Estel Petchamé

Personal information
- Full name: Estel Petchamé Hernández
- Born: 24 May 2005 (age 21) Terrassa, Spain

Sport
- Sport: Field hockey
- Position: Forward

Senior career
- Years: Team / Caps / Goals
- –: CD Terrassa / - / -

National team
- Years: Team / Caps / Goals
- 2024–: Spain U–21 / 5 / (2)
- 2025–: Spain / 0 / (0)

Medal record
Women's field hockey
Representing Spain
EuroHockey Championship
| Bronze medal – third place | 2025 Mönchengladbach |  |
EuroHockey U21 Championship
| Silver medal – second place | 2024 Terrassa |  |

= Estel Petchamé =

Spanish field hockey player (born 2005)

Estel Petchamé Hernández (born 24 May 2005) is a field and indoor hockey player from Spain.

==Personal life==
Estel Petchamé was born and raised in Terrassa, Catalonia.

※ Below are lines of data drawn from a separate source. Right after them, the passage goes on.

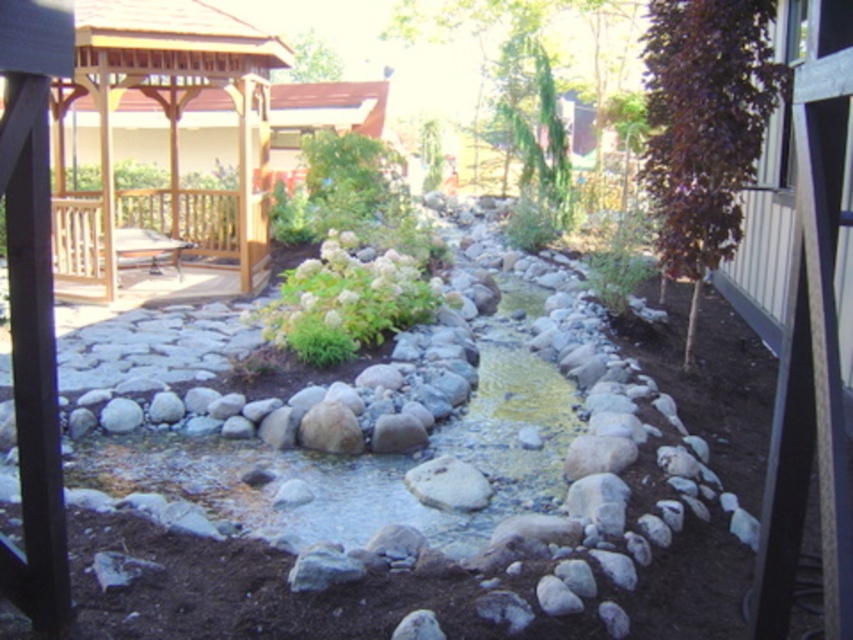
You are standing at the entrance of the wooden gazebo at upper left and want to sit down. Is the wooden bench at left located below or above the gazebo?

The wooden gazebo at upper left is above the wooden bench at left, so the bench is located below the gazebo.

You are planning to set up a small picnic table between the wooden gazebo at upper left and the white fluffy bush at center. The picnic table requires a space of 8 feet. Will there be enough space to place it between them?

The distance between the wooden gazebo at upper left and the white fluffy bush at center is 8.48 feet, which is more than the required 8 feet. Therefore, there is enough space to place the picnic table between them.

You are planning to place a small garden statue in the garden scene. The statue requires a flat, open space that is not covered by any objects. Based on the scene, can the white fluffy bush at center be placed under the wooden gazebo at upper left to make space for the statue?

The wooden gazebo at upper left is positioned over the white fluffy bush at center, so placing the white fluffy bush at center under the wooden gazebo at upper left would not create additional open space for the statue since it is already under the gazebo.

She has an older brother, Pau, who also plays field hockey for Spain.

==Field hockey==
===Domestic league===
In the Spanish national league, the Liga Iberdrola, Petchamé represents CD Terrassa.

===Under–21===
Petchamé made her junior international debut for the Spanish U–21 team in 2024. Her first junior caps came at the EuroHockey U21 Championship in Terrassa. At the tournament she won scored on two occasions, helping the Spanish team to a silver medal.

===Red Sticks===
Petchamé received her first call-up to the national squad in 2024. She will make her senior international debut in 2025, during the Sydney leg of the 2024–25 FIH Pro League.

==Indoor hockey==
In addition to field hockey, Petchamé also represents Spain at an international level in indoor hockey. She made her debut for the Spanish Indoor team in 2024, helping the squad to a fourth-place finish at the EuroHockey Indoor Championship in Berlin.